Sin embargo, hacia principios del siglo XX, el control de la zona inferior (radiofrecuencia) del espectro electromagnético propició el inicio de una actividad productiva sobre dicho fenómeno, en particular la transmisión de sonido (radio) e imágenes (televisión).

Campos electromagnéticos de origen humano

Además de las fuentes naturales, el espectro electromagnético también incluye campos generados por la acción humana. Por ejemplo, los rayos X se usan para diagnosticar fracturas de huesos.
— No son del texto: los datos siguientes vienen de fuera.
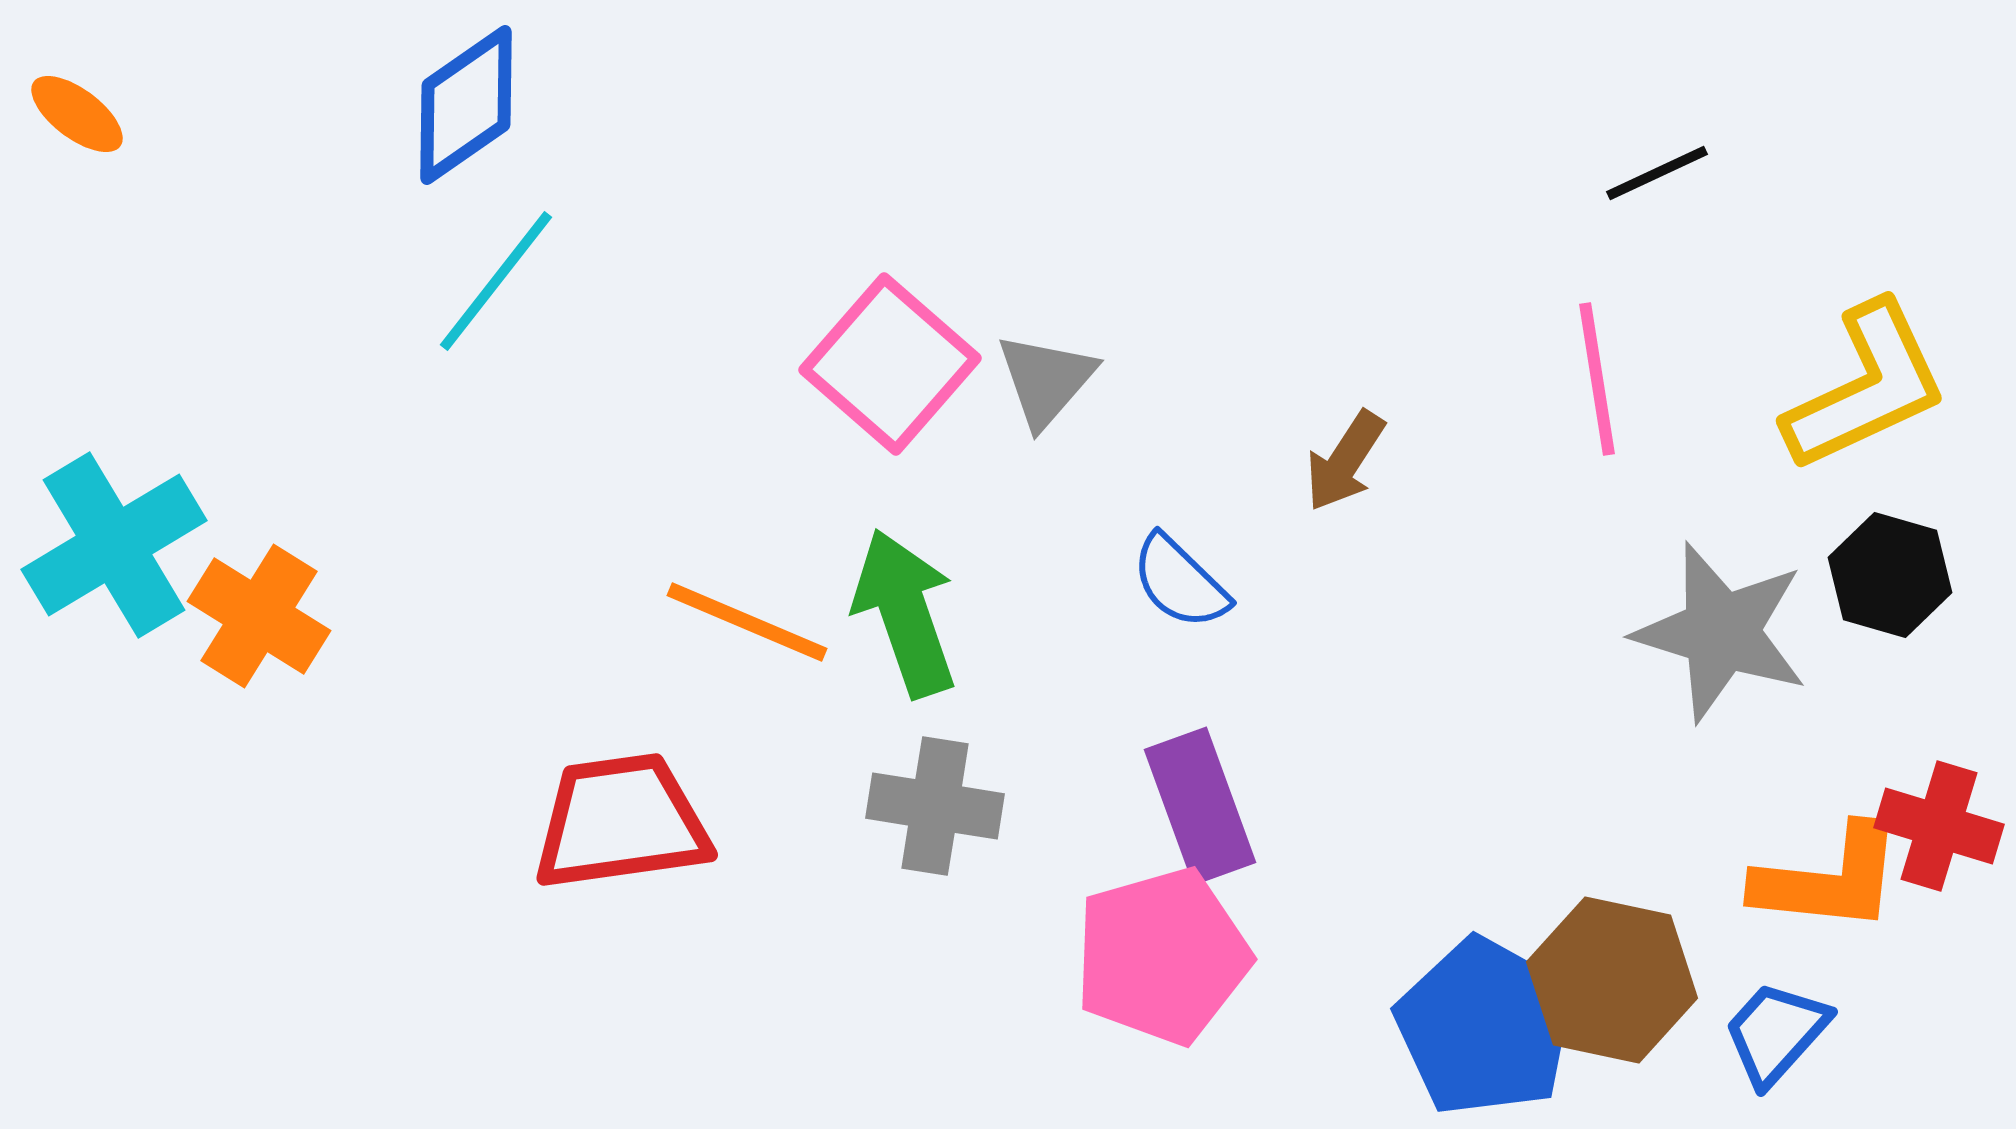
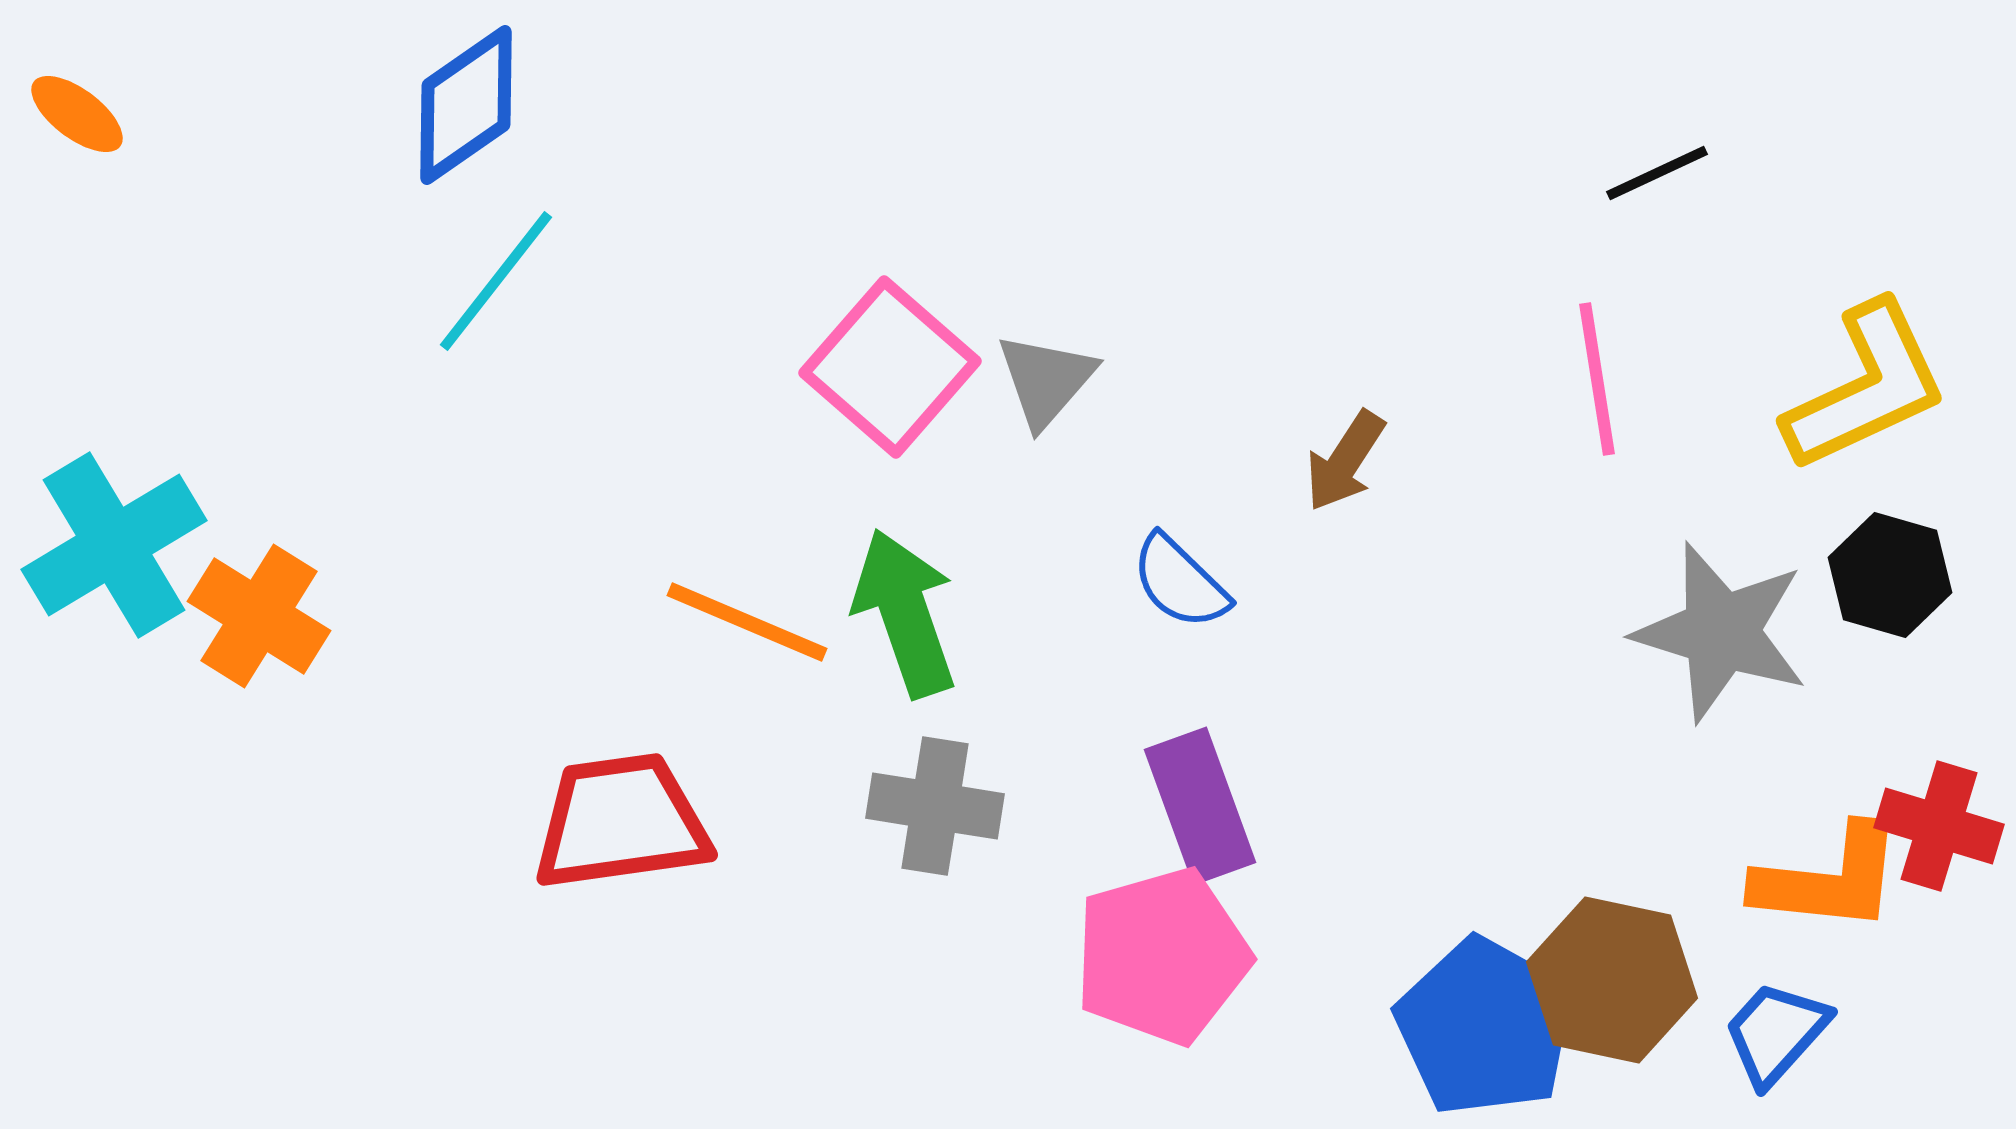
pink square: moved 3 px down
El espectro electromagnético es el rango de frecuencias en que se incluyen todas las radiaciones electromagnéticas, desde las frecuencias más altas a las más bajas. En la parte superior del espectro están los rayos X y los rayos gamma, de mayor frecuencia, y al final se encuentran los campos eléctricos y magnéticos de baja frecuencia. Estas radiaciones pueden ser divididas en 3 grupos principales:

Radiación electromagnética indirectamente ionizante: peligrosa porque puede inducir a cambios moleculares debido a la gran cantidad de energía almacenada en las ondas de alta frecuencia. Aquí se encuentran los rayos ultravioletas, los rayos X y los gamma.

Visible: es el rango de frecuencias que pueden percibir los ojos humanos, y se corresponde aproximadamente con los colores del arco iris.

Radiación no ionizante: este rango de frecuencias produce efectos térmicos e incluye a los rayos infrarrojos, las microondas y las radiofrecuencias. Los efectos nocivos de este tipo de radiación están sujetos a una amplia discusión y a extensa investigación.